大分県は臼杵港(臼杵市板知屋)に整備中の新しいフェリーターミナルが来年3月20日に完成することを明らかにした。利用開始は4月の予定。東九州自動車道が宮崎など隣県とつながって以降、乗客、貨物ともに海路の需要が伸びており、船が停泊するバースを拡充し、防災面も向上させた。トラック運転手の働き方改革を受けた利用も拡大しており、東九州の玄関口として役割が一段と高まる。
臼杵港は愛媛県八幡浜市と結ぶフェリー航路があり、2社が1日計14往復している。現ターミナルの港内には造船所や漁港もあり混雑しているため、大分県が2003年度から約500メートル東側に新ターミナルを整備してきた。
約6万平方メートルを埋め立て。バースはフェリーの大型化に対応できるよう、現状より25メートル長い140メートルにした。当面は1カ所で運用し、2期計画で将来的に2バース体制にする。
南海トラフ地震などに備え、耐震強化岸壁を採用。背後に整備した緑地は市民が憩える場として使い、災害時は支援物資の置き場所にする。全体の総事業費は200億円程度の見込み。
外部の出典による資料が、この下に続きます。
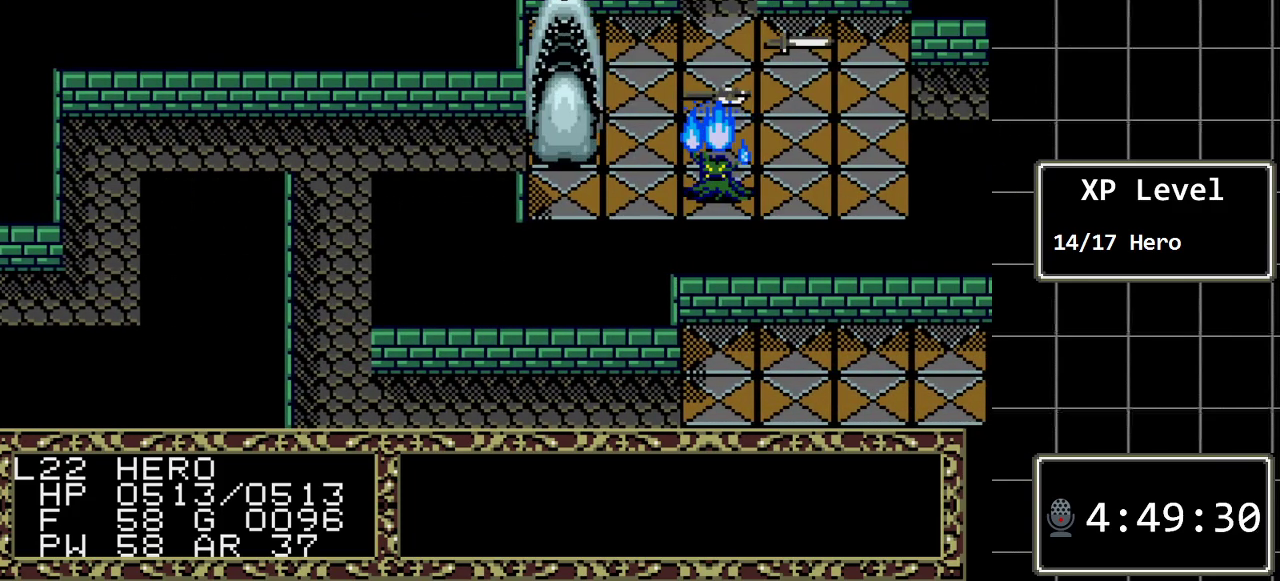
{"buttons": [], "events": []}
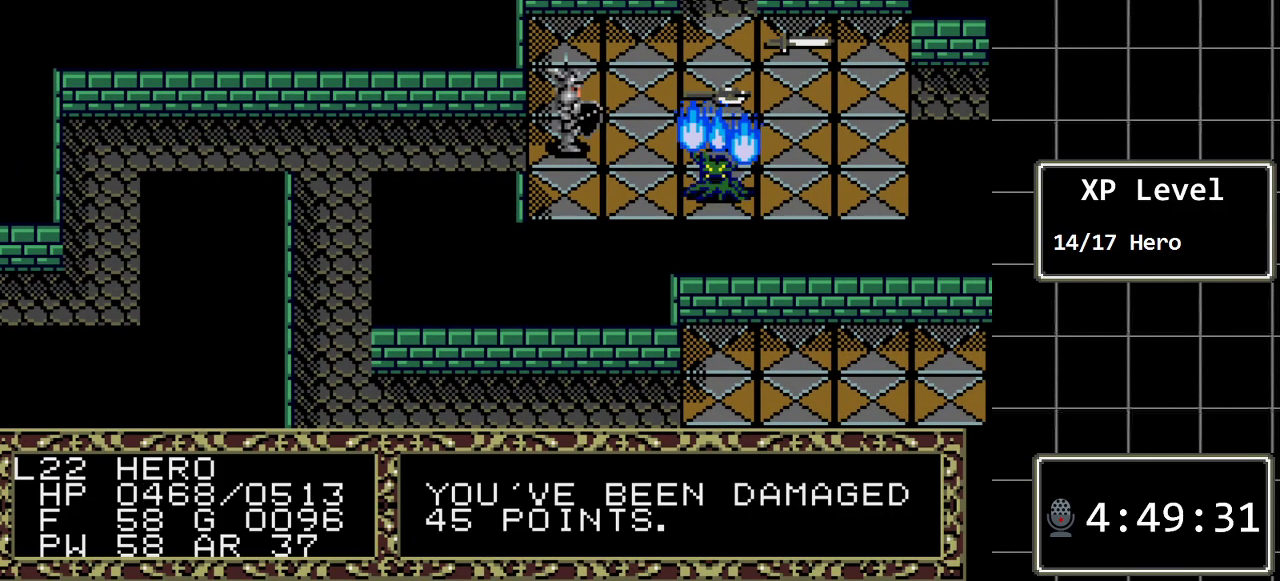
{"buttons": ["DPAD_LEFT"], "events": [[383, "DPAD_LEFT", "down"]]}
東九州道が北九州市から宮崎市まで開通した16年以降、臼杵―八幡浜航路の乗客と貨物取扱量は増えてきた。23年の乗客は21万2千人(16年比7万人増)、貨物は979万3千トン(同133万トン増)だった。
トラック運転手の時間外労働の上限規制が今年4月から始まり、休息時間を確保できるフェリー利用は増加が見込まれる。熊本と大分をつなぐ中九州横断道路が全線開通すれば、西九州からの利用も増えそう。
佐藤樹一郎知事は「港は物流・産業・生活を支える重要なインフラ。港の特性を生かし、計画的に整備する」と述べた。県議会で志村学氏(自民党)の代表質問に答えた。